Are You Sourcing Real Feedback? Or Just Hoping for the Best?
If you want to update your strategy intelligently, you need high-quality inputs — not guesses about what might happen in your market.
In my experience scaling a technology company and coaching dozens of leadership teams through strategic transitions, I’ve learned that the quality of strategic decisions correlates directly with the quality of market intelligence feeding into those decisions.
The most successful leaders don’t rely on intuition alone—they build systematic approaches to gathering, processing, and acting on market feedback. Having applied lean principles in both software development and strategic planning, I understand that rapid iteration requires rapid learning, and rapid learning requires intentional intelligence gathering.
1. The intelligence imperative
Leadership agility isn’t just about moving fast; it’s about moving fast based on the right information. Too many leadership teams are flying blind because they don’t have consistent, reliable sources of market feedback. Without systematic intelligence gathering, strategic decisions become guesswork dressed up as analysis.
Great strategy depends on pattern recognition — and pattern recognition depends on surrounding yourself with high-quality signals. The most effective leadership teams build systems for continuously gathering insights, separating noise from signal, and feeding fresh data directly into their strategic planning process.
2. Customer intelligence as a strategic foundation
Your current and former customers represent your most valuable source of strategic intelligence. Schedule quarterly “strategic insight calls” with your top accounts, focusing on market trends rather than account management. Ask specific questions: What changes are you seeing in your industry? How are your priorities shifting over the next 12-18 months? Which vendors are you evaluating and why?
For churned customers, conduct exit interviews within 30 days of departure. Ask what alternative they chose, what market factors influenced their decision, and what industry trends they observed. These conversations often reveal competitive threats months before they appear elsewhere.
3. Expand your intelligence network
Create an advisory board with 5-10 people across prospects, partners, vendors, industry experts, and competitors. For prospects who didn’t choose you, schedule “market insight calls” 3-6 months after their decision. Position this as market research and ask what solution they selected, what factors drove their decision, and what trends they’re seeing.
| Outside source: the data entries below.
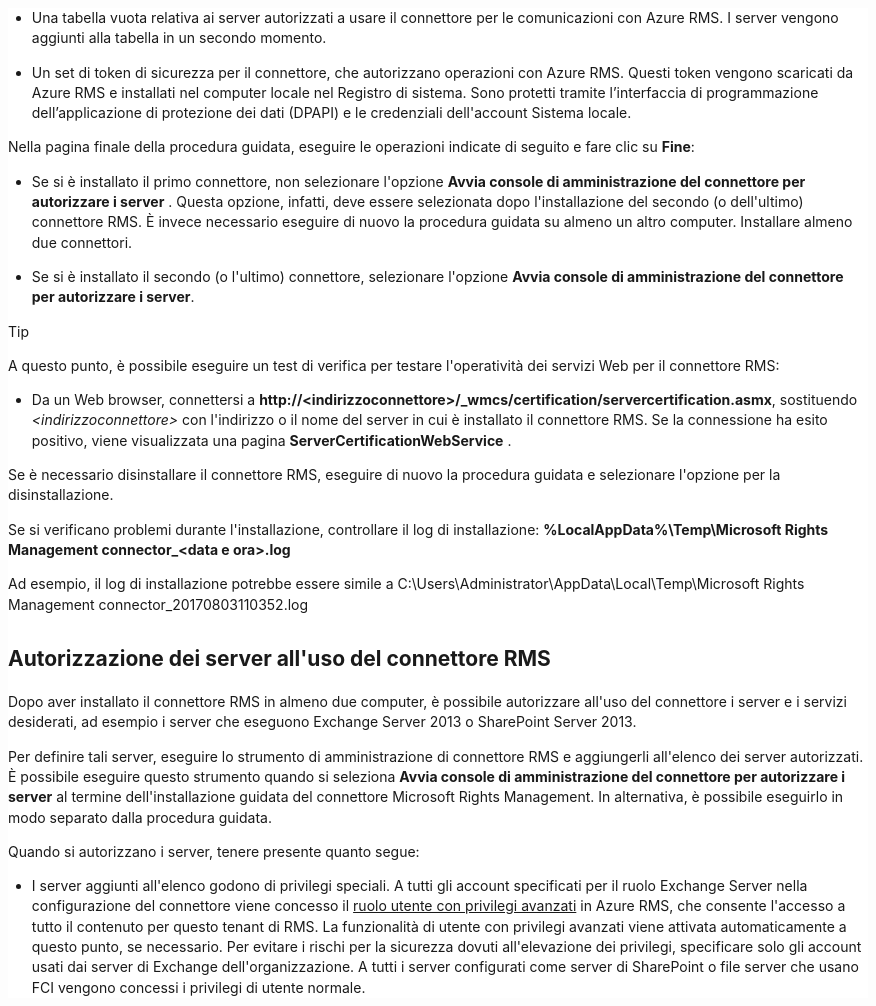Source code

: -   Una tabella vuota relativa ai server autorizzati a usare il connettore per le comunicazioni con Azure RMS. I server vengono aggiunti alla tabella in un secondo momento.

-   Un set di token di sicurezza per il connettore, che autorizzano operazioni con Azure RMS. Questi token vengono scaricati da Azure RMS e installati nel computer locale nel Registro di sistema. Sono protetti tramite l’interfaccia di programmazione dell’applicazione di protezione dei dati (DPAPI) e le credenziali dell'account Sistema locale.

Nella pagina finale della procedura guidata, eseguire le operazioni indicate di seguito e fare clic su **Fine**:

-   Se si è installato il primo connettore, non selezionare l'opzione **Avvia console di amministrazione del connettore per autorizzare i server** . Questa opzione, infatti, deve essere selezionata dopo l'installazione del secondo (o dell'ultimo) connettore RMS. È invece necessario eseguire di nuovo la procedura guidata su almeno un altro computer. Installare almeno due connettori.

-   Se si è installato il secondo (o l'ultimo) connettore, selezionare l'opzione **Avvia console di amministrazione del connettore per autorizzare i server**.

> [!TIP]
> A questo punto, è possibile eseguire un test di verifica per testare l'operatività dei servizi Web per il connettore RMS:
>
> -   Da un Web browser, connettersi a **http://&lt;indirizzoconnettore&gt;/_wmcs/certification/servercertification.asmx**, sostituendo *&lt;indirizzoconnettore&gt;* con l'indirizzo o il nome del server in cui è installato il connettore RMS. Se la connessione ha esito positivo, viene visualizzata una pagina **ServerCertificationWebService** .

Se è necessario disinstallare il connettore RMS, eseguire di nuovo la procedura guidata e selezionare l'opzione per la disinstallazione.

Se si verificano problemi durante l'installazione, controllare il log di installazione: **%LocalAppData%\Temp\Microsoft Rights Management connector_\<data e ora>.log** 

Ad esempio, il log di installazione potrebbe essere simile a C:\Users\Administrator\AppData\Local\Temp\Microsoft Rights Management connector_20170803110352.log

## <a name="authorizing-servers-to-use-the-rms-connector"></a>Autorizzazione dei server all'uso del connettore RMS
Dopo aver installato il connettore RMS in almeno due computer, è possibile autorizzare all'uso del connettore i server e i servizi desiderati, ad esempio i server che eseguono Exchange Server 2013 o SharePoint Server 2013.

Per definire tali server, eseguire lo strumento di amministrazione di connettore RMS e aggiungerli all'elenco dei server autorizzati. È possibile eseguire questo strumento quando si seleziona **Avvia console di amministrazione del connettore per autorizzare i server** al termine dell'installazione guidata del connettore Microsoft Rights Management. In alternativa, è possibile eseguirlo in modo separato dalla procedura guidata.

Quando si autorizzano i server, tenere presente quanto segue:

- I server aggiunti all'elenco godono di privilegi speciali. A tutti gli account specificati per il ruolo Exchange Server nella configurazione del connettore viene concesso il [ruolo utente con privilegi avanzati](configure-super-users.md) in Azure RMS, che consente l'accesso a tutto il contenuto per questo tenant di RMS. La funzionalità di utente con privilegi avanzati viene attivata automaticamente a questo punto, se necessario. Per evitare i rischi per la sicurezza dovuti all'elevazione dei privilegi, specificare solo gli account usati dai server di Exchange dell'organizzazione. A tutti i server configurati come server di SharePoint o file server che usano FCI vengono concessi i privilegi di utente normale.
Develop strategic partnerships with complementary vendors who serve your target market. Schedule quarterly conversations to share market observations and customer trends. Identify 3-5 industry analysts or consultants who track your market and engage them through speaking opportunities or information exchanges.
For competitive intelligence, attend industry events your competitors frequent, monitor their hiring patterns and partnership announcements, and connect with their former employees through LinkedIn for perspective on strategic direction.
4. Leverage your board
For those with boards, send specific intelligence questions to members prior to your meetings: What market trends are you seeing across your portfolio? Which competitive threats are emerging in similar companies? Allocate 20-30 minutes during board meetings for market intelligence discussion rather than just performance reporting.
Schedule quarterly one-on-one calls with each advisor focused purely on market insights. Prepare specific questions about industry trends, competitive positioning, and emerging opportunities. Request introductions to relevant industry contacts—CEOs in adjacent markets, industry experts, or customers of your competitors. Most board members will make these introductions if you’re specific about the intelligence you’re seeking.
5. Build systematic intelligence processes
Establish regular intelligence-gathering rhythms: monthly customer insight calls, quarterly partner discussions, and annual industry expert interviews. Create a shared intelligence database where all insights are documented using consistent categories—market trends, competitive threats, customer needs, and partnership opportunities.
Reserve the first 30 minutes of monthly leadership meetings for intelligence review. Conduct quarterly “intelligence synthesis” sessions where your leadership team identifies patterns across all intelligence sources. Assign one team member responsibility for coordinating intelligence gathering and ensuring insights influence strategic decisions.
6. Transform insights into strategic advantage
Conduct monthly “pattern recognition sessions” where your leadership team reviews intelligence gathered in the previous 30 days. Look for themes across multiple sources—similar competitive threats mentioned by different customers and consistent market trends reported by various partners.
Translate patterns into strategic hypotheses, then design experiments to test them. If intelligence suggests customers prioritize integration capabilities, create pilot programs to validate enhanced integration features. If competitive intelligence reveals service delivery struggles, test superior service as a differentiator.
Establish quarterly “intelligence-to-strategy” workshops where leadership explicitly connects intelligence insights to strategic decisions. Ask: Which insights challenge our current strategy? What new opportunities do our intelligence sources suggest? Track metrics like the percentage of strategic decisions influenced by intelligence and the accuracy of strategic predictions based on intelligence insights.
Strategic intelligence gathering isn’t just about staying informed—it’s about building the information advantages that enable superior strategic decision-making. By systematically gathering insights from multiple stakeholder groups and feeding those insights directly into strategic planning processes, leadership teams can move quickly and confidently in dynamic markets.